Sunday/ the Space Needle panocam
Check out the cool Space Needle ‘panocam’ at this link. If it is night time, one can always click on the ‘Best Views’ links on the panel on the right to see recorded views from previous days. This one below shows a cruise ship at one of the two terminals here. In 2015, Seattle will host 192 cruise ships and more than 895,000 passengers. (I still have to take my obligatory cruise up to Alaska! Yes!).
Saturday/ 4th of July
We celebrated Independence Day on Saturday here in the United States. Here is a picture of the fireworks over Seattle’s Lake Union. The colors of the fireworks were mostly red, white and blue (of course).
Friday/ protonic blue metallic
This gleaming low-slung machine that I spotted here on Republican St and 15th Ave may look as if it is about to vroom across the intersection – but it actually made no sound as it accelerated forward and turned left.
It is BMW’s plug-in hybrid sports car made from carbon fiber and aluminum, the i8. Tesla owners can rightfully point out their cars are completely electric .. but it’s a bit of an apples-and-oranges comparison. The i8 is shaped like a supercar. I see a reviewer reports that the seats are so low that you ‘roll’ out of it after nudging the butterfly doors up and away from you.

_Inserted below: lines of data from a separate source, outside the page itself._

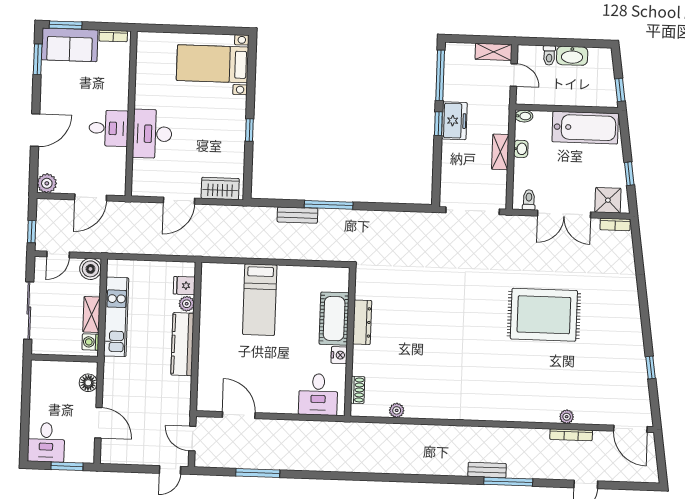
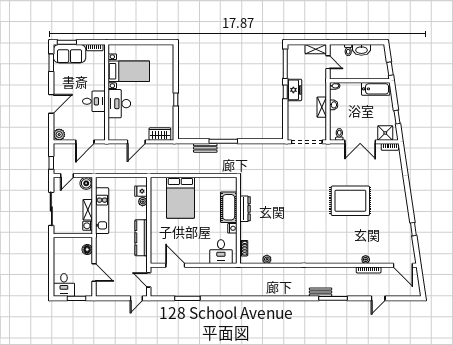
bed with nightstands: (213, 64) -> (129, 71), moved, turned 180
bathtub: (585, 128) -> (376, 89), width x0.73, depth x0.73
bed: (260, 300) -> (180, 198), width x1.50
kitchen counter: (182, 344) -> (141, 238), moved

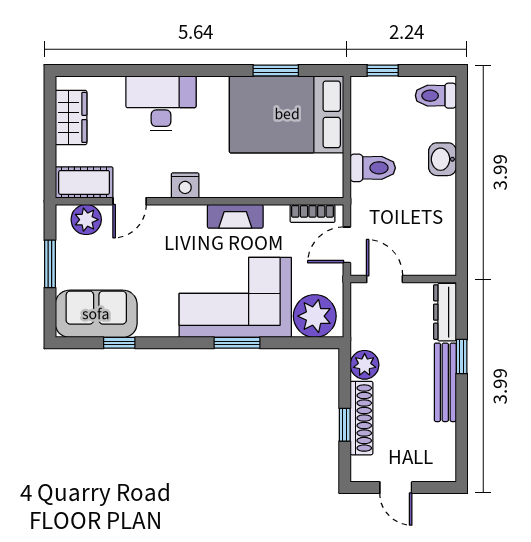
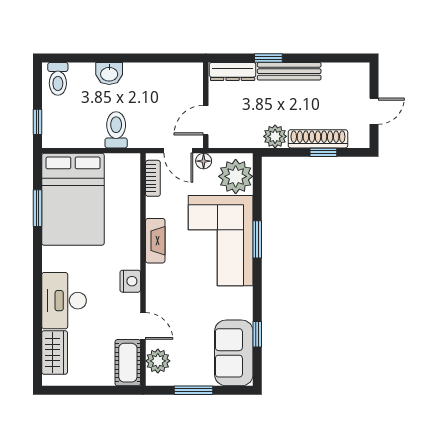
wardrobe: (71, 117) -> (55, 353), moved, turned 90
floor lamp: (334, 276) -> (204, 161), added

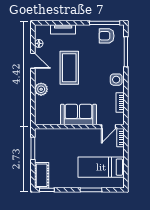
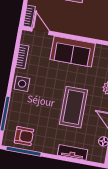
door: (109, 127) -> (41, 31), hinge flipped

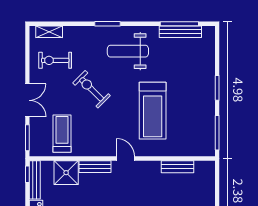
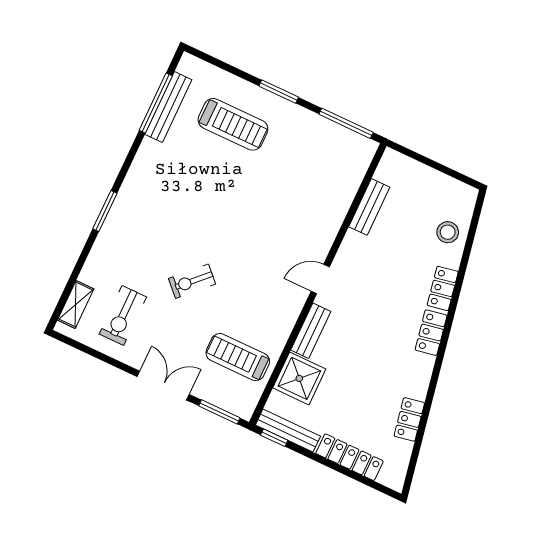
weight bench: (128, 51) -> (160, 200), removed
exercise bike: (92, 89) -> (192, 281), width x0.73, depth x0.72
treadmill: (153, 111) -> (233, 124), moved, width x0.73, depth x0.73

Thursday/ falling off a cliff
Check out these charts of the Shanghai Stock Exchange’s composite index. As of the end of the day Friday in China, the index is down 27% from its June 12 peak, wiping out some $2.4 trillion of value. Individual investors* account for about 80 percent of trading on mainland Chinese exchanges.
*Investor or trader or speculator? I’d say one would you have stay in the market for oh, one year, to be called an investor.
Wednesday/ will the Grexit happen?
Will the Grexit happen? (Greece exiting from the Eurozone and going back to the drachma, and forge ahead on its own). Greece owes its creditors way more than it can pay, even after several years of painful austerity that has crimped its economy by 25%, and left half of young people unemployed. On Tuesday night it defaulted on a key payment to the International Monetary Fund, becoming the first developed nation to ever default on its international obligations.
So now there is a referendum on Sunday, which makes no sense in a way. As the New York Times says : Imagine the fate of your country hangs on a yes-or-no question. The question is drafted in cryptic, bureaucratic language and asks you to decide on an economic program that no longer exists. Leaders in neighboring countries are begging you to vote yes. Your government is begging you to vote no.
Tuesday/ the Venus and Jupiter conjunction
There was a smattering of stargazers and their telescopes out at Volunteer Park on Tuesday night when I walked by there. I soon found out the excitement was over the two brightest planets in the night sky – Venus and Jupiter – that were to appear very close together in the night sky. They only appear to do so, though, because of their locations in the night sky. At the time of the conjunction, Venus was 49 million miles from Earth while Jupiter was more than 10 times farther, 564 million miles. Check out this video from NASA. As time goes by, the planets appear closer together.